The Case for Not Investing in your Favourite Brands

As we explained in our article about finding the joy in investing, actively picking stocks can become as much as hobby as a financial pursuit. 

However, we stopped short of suggesting you should begin with a list of your favourite brands & companies. While putting money into companies you idolise is undeniably wholesome, you may want to think twice before actually buying shares in the brewery of your favourite beer. 

This also applies to buy shares in Marvel’s owner Disney Corp because you love their films, or snapping up shares in The Restaurant Group because Wagamamas is the eatery you visit most frequently. 

Why could this investment approach come back to haunt you? In this article, we’ll explain why.

1. Investing at peak popularity

Think for a moment about the type of equity investments you’d love to make. Would it look something like investing in a company while it’s modestly sized and continuing to hold the shares as the business expands into the mainstream?

The main issue with choosing the brands you adore is that by definition this means that the brand is already in the mass market. Its period of explosive growth – where revenue could double every year for successive years – is probably behind it. 

You may consider yourself to be a trendsetter or have niche interests, but either way, applying an ‘invest in companies you already know’ rule of thumb will bias your range of investments towards companies that have already succeeded commercially. 

2. The popularity premium

When investors crowd into a company or group of companies, this has a detrimental effect on expected returns for new investors. 

The first effect is that the share price will be high, making each share very expensive relative to the absolute value of predicted future earnings that may accrue to those shares.

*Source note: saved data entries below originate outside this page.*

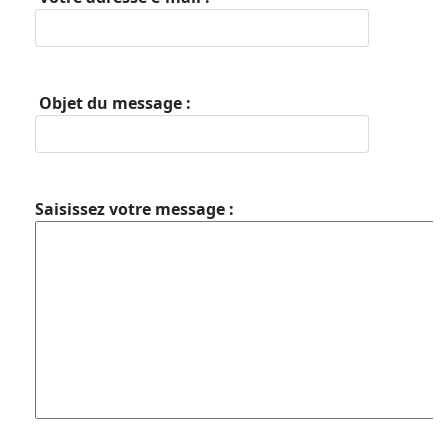
Objet du message :
Saisissez votre message :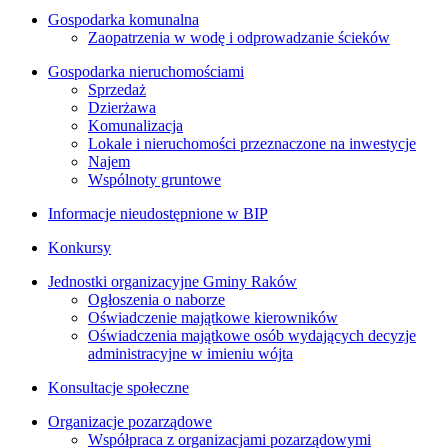
Gospodarka komunalna
Zaopatrzenia w wodę i odprowadzanie ścieków
Gospodarka nieruchomościami
Sprzedaż
Dzierżawa
Komunalizacja
Lokale i nieruchomości przeznaczone na inwestycje
Najem
Wspólnoty gruntowe
Informacje nieudostępnione w BIP
Konkursy
Jednostki organizacyjne Gminy Raków
Ogłoszenia o naborze
Oświadczenie majątkowe kierowników
Oświadczenia majątkowe osób wydających decyzje
administracyjne w imieniu wójta
Konsultacje społeczne
Organizacje pozarządowe
Współpraca z organizacjami pozarządowymi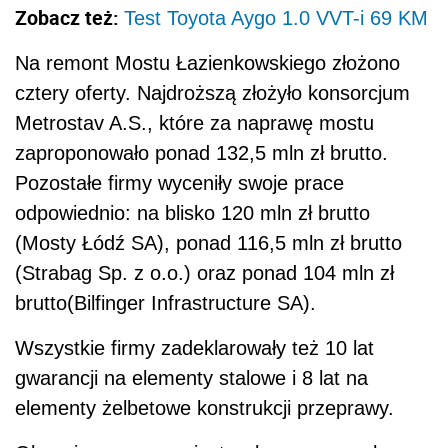
Zobacz też:
Test Toyota Aygo 1.0 VVT-i 69 KM
Na remont Mostu Łazienkowskiego złożono
cztery oferty. Najdroższą złożyło konsorcjum
Metrostav A.S., które za naprawę mostu
zaproponowało ponad 132,5 mln zł brutto.
Pozostałe firmy wyceniły swoje prace
odpowiednio: na blisko 120 mln zł brutto
(Mosty Łódź SA), ponad 116,5 mln zł brutto
(Strabag Sp. z o.o.) oraz ponad 104 mln zł
brutto(Bilfinger Infrastructure SA).
Wszystkie firmy zadeklarowały też 10 lat
gwarancji na elementy stalowe i 8 lat na
elementy żelbetowe konstrukcji przeprawy.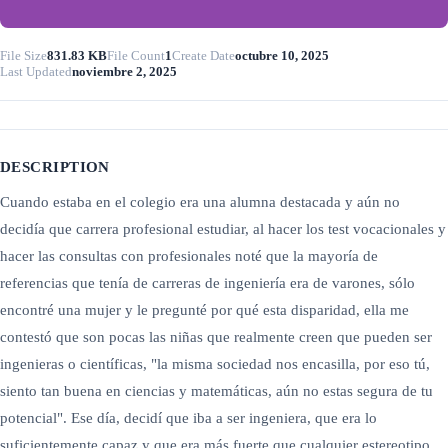
File Size
831.83 KB
File Count
1
Create Date
octubre 10, 2025
Last Updated
noviembre 2, 2025
DESCRIPTION
Cuando estaba en el colegio era una alumna destacada y aún no
decidía que carrera profesional estudiar, al hacer los test vocacionales y
hacer las consultas con profesionales noté que la mayoría de
referencias que tenía de carreras de ingeniería era de varones, sólo
encontré una mujer y le pregunté por qué esta disparidad, ella me
contestó que son pocas las niñas que realmente creen que pueden ser
ingenieras o científicas, "la misma sociedad nos encasilla, por eso tú,
siento tan buena en ciencias y matemáticas, aún no estas segura de tu
potencial". Ese día, decidí que iba a ser ingeniera, que era lo
suficientemente capaz y que era más fuerte que cualquier estereotipo.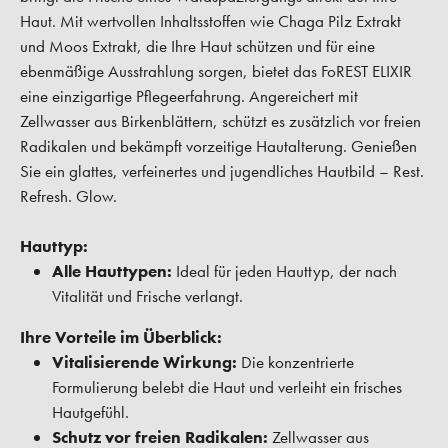
Haut. Mit wertvollen Inhaltsstoffen wie Chaga Pilz Extrakt
und Moos Extrakt, die Ihre Haut schützen und für eine
ebenmäßige Ausstrahlung sorgen, bietet das FoREST ELIXIR
eine einzigartige Pflegeerfahrung. Angereichert mit
Zellwasser aus Birkenblättern, schützt es zusätzlich vor freien
Radikalen und bekämpft vorzeitige Hautalterung. Genießen
Sie ein glattes, verfeinertes und jugendliches Hautbild – Rest.
Refresh. Glow.
Hauttyp:
Alle Hauttypen:
Ideal für jeden Hauttyp, der nach
Vitalität und Frische verlangt.
Ihre Vorteile im Überblick:
Vitalisierende Wirkung:
Die konzentrierte
Formulierung belebt die Haut und verleiht ein frisches
Hautgefühl.
Schutz vor freien Radikalen:
Zellwasser aus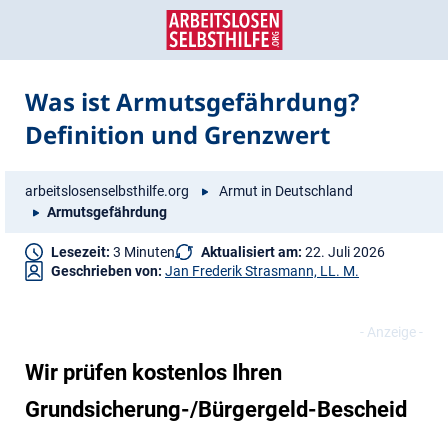
Zum
Zur
Inhalt
Navigation
springen
springen
Was ist Armutsgefährdung?
Definition und Grenzwert
arbeitslosenselbsthilfe.org
Armut in Deutschland
Armutsgefährdung
Lesezeit:
3 Minuten
Aktualisiert am:
22. Juli 2026
Geschrieben von:
Jan Frederik Strasmann, LL. M.
Wir prüfen kostenlos Ihren
Grundsicherung-/Bürgergeld-Bescheid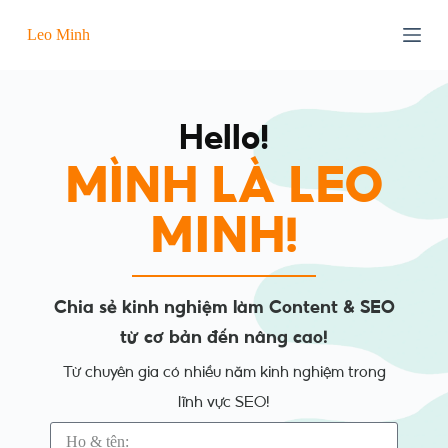
C
Leo Minh
h
u
y
ể
n
đ
Hello!
ế
n
MÌNH LÀ LEO
p
h
ầ
MINH!
n
n
ộ
i
d
Chia sẻ kinh nghiệm làm Content & SEO
u
từ cơ bản đến nâng cao!
n
g
Từ chuyên gia có nhiều năm kinh nghiệm trong
lĩnh vực SEO!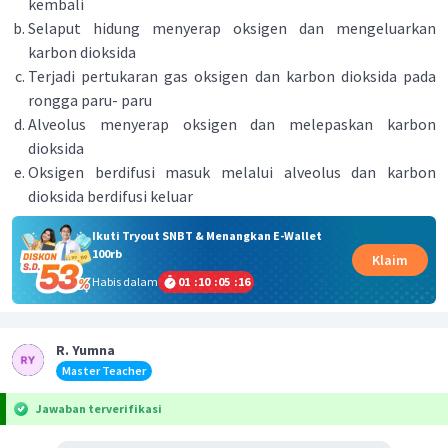
kembali
Selaput hidung menyerap oksigen dan mengeluarkan
karbon dioksida
Terjadi pertukaran gas oksigen dan karbon dioksida pada
rongga paru- paru
Alveolus menyerap oksigen dan melepaskan karbon
dioksida
Oksigen berdifusi masuk melalui alveolus dan karbon
dioksida berdifusi keluar
Ikuti Tryout SNBT & Menangkan E-Wallet
100rb
Klaim
Habis dalam
01
:
10
:
05
:
16
R. Yumna
Master Teacher
Jawaban terverifikasi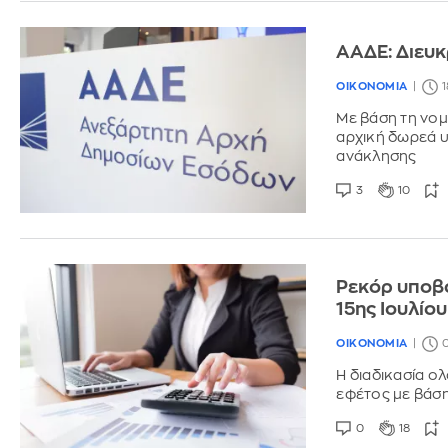
ΑΑΔΕ: Διευκ
ΟΙΚΟΝΟΜΙΑ
1
Με βάση τη νομ
αρχική δωρεά υ
ανάκλησης
3
10
Ρεκόρ υποβ
15ης Ιουλίο
ΟΙΚΟΝΟΜΙΑ
0
Η διαδικασία ο
εφέτος με βάση
0
18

If you’re excited about a brand and feel optimistic about its future, then you’re likely not the only one. This means that the company will be enjoying positive media coverage & investor sentiment will be high. The company could be overvalued.

To return to the simple question of what the best investments look like: from this angle, you’d want to invest in a company that has fallen out of favour and isn’t highly rated by investors. This can result in bargain prices. 

You are virtually guaranteed to never find a bargain if you only engage with investments that are firmly in the public eye, are receiving positive PR on a weekly basis and give you warm fuzzy feelings. 

Try looking off the beaten track for overlooked gems. Think infrastructure, chemical manufacturers and other ‘boring’ industrial stalwarts. 

3. Sector imbalances

If we asked you to list your favourite brands and reduce this down to your top 20, what would that portfolio look like?

It’s not likely to be geographically diverse or cover most sectors. Consumer products groups and tech firms will probably feature prominently to the detriment of B2B or foreign brands. 

Portfolio management experts try to curate a portfolio that spans across borders & sectors, to diversify the specific risks that will impact a narrow segment only. 

This issue could leave your portfolio unusual vulnerable to a specific event (like the CPU shortage) than a broader basket of stocks.